> [Dataset entries]

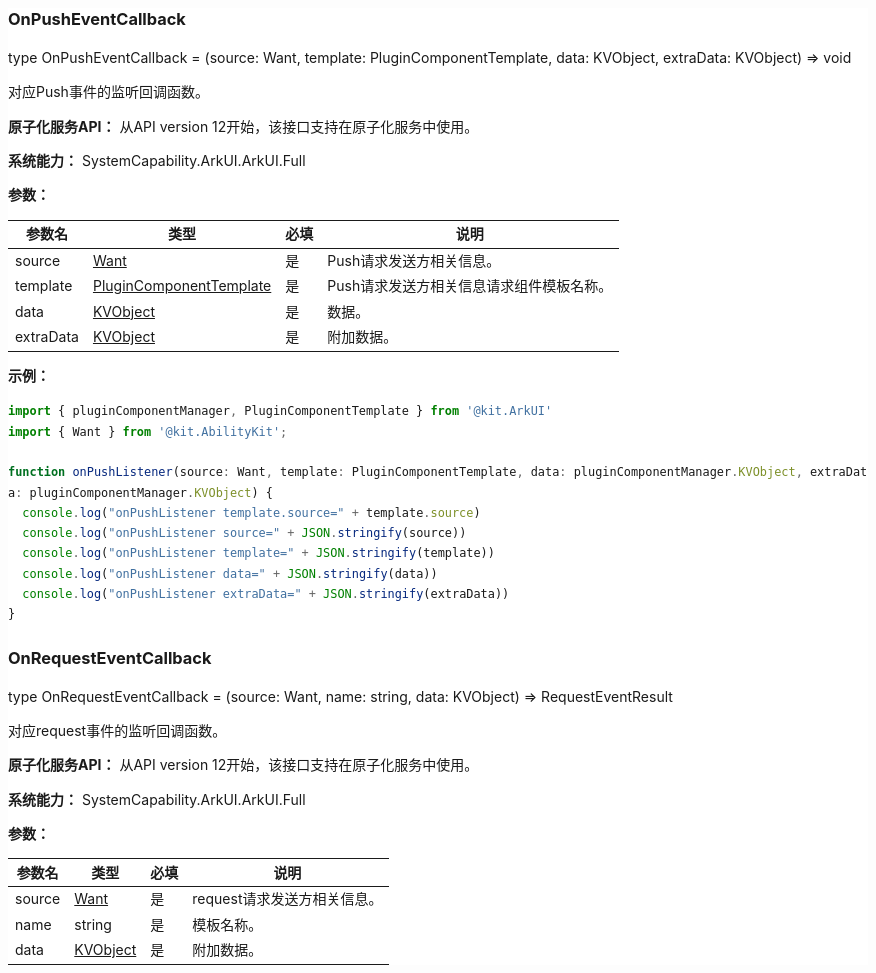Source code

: ### OnPushEventCallback

type OnPushEventCallback = (source: Want, template: PluginComponentTemplate, data: KVObject,
    extraData: KVObject) => void

对应Push事件的监听回调函数。

**原子化服务API：** 从API version 12开始，该接口支持在原子化服务中使用。

**系统能力：** SystemCapability.ArkUI.ArkUI.Full

**参数：**

| 参数名        | 类型                                       | 必填   | 说明                     |
| --------- | ---------------------------------------- | ---- | ---------------------- |
| source    | [Want](../apis-ability-kit/js-apis-application-want.md)      | 是    | Push请求发送方相关信息。         |
| template  | [PluginComponentTemplate](#plugincomponenttemplate) | 是    | Push请求发送方相关信息请求组件模板名称。 |
| data      | [KVObject](#kvobject)                    | 是    | 数据。                    |
| extraData | [KVObject](#kvobject)                    | 是    | 附加数据。                  |

**示例：**

```ts
import { pluginComponentManager, PluginComponentTemplate } from '@kit.ArkUI'
import { Want } from '@kit.AbilityKit';

function onPushListener(source: Want, template: PluginComponentTemplate, data: pluginComponentManager.KVObject, extraData: pluginComponentManager.KVObject) {
  console.log("onPushListener template.source=" + template.source)
  console.log("onPushListener source=" + JSON.stringify(source))
  console.log("onPushListener template=" + JSON.stringify(template))
  console.log("onPushListener data=" + JSON.stringify(data))
  console.log("onPushListener extraData=" + JSON.stringify(extraData))
}
```


### OnRequestEventCallback

type OnRequestEventCallback = (source: Want, name: string, data: KVObject) => RequestEventResult

对应request事件的监听回调函数。

**原子化服务API：** 从API version 12开始，该接口支持在原子化服务中使用。

**系统能力：** SystemCapability.ArkUI.ArkUI.Full

**参数：**

| 参数名        | 类型                                  | 必填   | 说明                |
| --------- | ----------------------------------- | ---- | ----------------- |
| source    | [Want](../apis-ability-kit/js-apis-application-want.md) | 是    | request请求发送方相关信息。 |
| name      | string                              | 是    | 模板名称。             |
| data | [KVObject](#kvobject)               | 是    | 附加数据。             |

> [Problem description]
For this task, copy exactly the line with "extraData | [KVObject](#kvobject)" and the lines that come after it, stopping at the end of the material above.

> [Solution for this exercise]
| extraData | [KVObject](#kvobject)                    | 是    | 附加数据。                  |

**示例：**

```ts
import { pluginComponentManager, PluginComponentTemplate } from '@kit.ArkUI'
import { Want } from '@kit.AbilityKit';

function onPushListener(source: Want, template: PluginComponentTemplate, data: pluginComponentManager.KVObject, extraData: pluginComponentManager.KVObject) {
  console.log("onPushListener template.source=" + template.source)
  console.log("onPushListener source=" + JSON.stringify(source))
  console.log("onPushListener template=" + JSON.stringify(template))
  console.log("onPushListener data=" + JSON.stringify(data))
  console.log("onPushListener extraData=" + JSON.stringify(extraData))
}
```


### OnRequestEventCallback

type OnRequestEventCallback = (source: Want, name: string, data: KVObject) => RequestEventResult

对应request事件的监听回调函数。

**原子化服务API：** 从API version 12开始，该接口支持在原子化服务中使用。

**系统能力：** SystemCapability.ArkUI.ArkUI.Full

**参数：**

| 参数名        | 类型                                  | 必填   | 说明                |
| --------- | ----------------------------------- | ---- | ----------------- |
| source    | [Want](../apis-ability-kit/js-apis-application-want.md) | 是    | request请求发送方相关信息。 |
| name      | string                              | 是    | 模板名称。             |
| data | [KVObject](#kvobject)               | 是    | 附加数据。             |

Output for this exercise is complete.